Data excerpts:
++++++++

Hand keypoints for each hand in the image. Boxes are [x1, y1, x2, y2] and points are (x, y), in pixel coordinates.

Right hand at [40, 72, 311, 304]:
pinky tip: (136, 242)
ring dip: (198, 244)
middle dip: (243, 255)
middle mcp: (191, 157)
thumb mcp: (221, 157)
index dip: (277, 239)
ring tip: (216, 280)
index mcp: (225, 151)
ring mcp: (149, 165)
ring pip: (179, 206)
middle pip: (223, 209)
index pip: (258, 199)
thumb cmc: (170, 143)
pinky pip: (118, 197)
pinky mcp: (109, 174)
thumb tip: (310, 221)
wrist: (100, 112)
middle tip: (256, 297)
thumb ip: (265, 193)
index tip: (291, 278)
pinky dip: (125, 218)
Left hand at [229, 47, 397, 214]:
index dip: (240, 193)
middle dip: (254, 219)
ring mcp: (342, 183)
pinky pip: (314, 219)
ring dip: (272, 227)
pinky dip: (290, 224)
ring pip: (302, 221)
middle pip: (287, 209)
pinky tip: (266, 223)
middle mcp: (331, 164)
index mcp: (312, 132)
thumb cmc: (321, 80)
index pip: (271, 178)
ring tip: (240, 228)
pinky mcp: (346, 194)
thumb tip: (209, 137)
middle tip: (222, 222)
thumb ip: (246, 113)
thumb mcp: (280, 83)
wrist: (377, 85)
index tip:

++++++++

EXERCISE DETAILS: From the very first line of the data through the line with "thumb mcp: (221, 157)" in it, please reproduce each line exactly and output nothing more.

RESPONSE BOX:
Hand keypoints for each hand in the image. Boxes are [x1, y1, x2, y2] and points are (x, y), in pixel coordinates.

Right hand at [40, 72, 311, 304]:
pinky tip: (136, 242)
ring dip: (198, 244)
middle dip: (243, 255)
middle mcp: (191, 157)
thumb mcp: (221, 157)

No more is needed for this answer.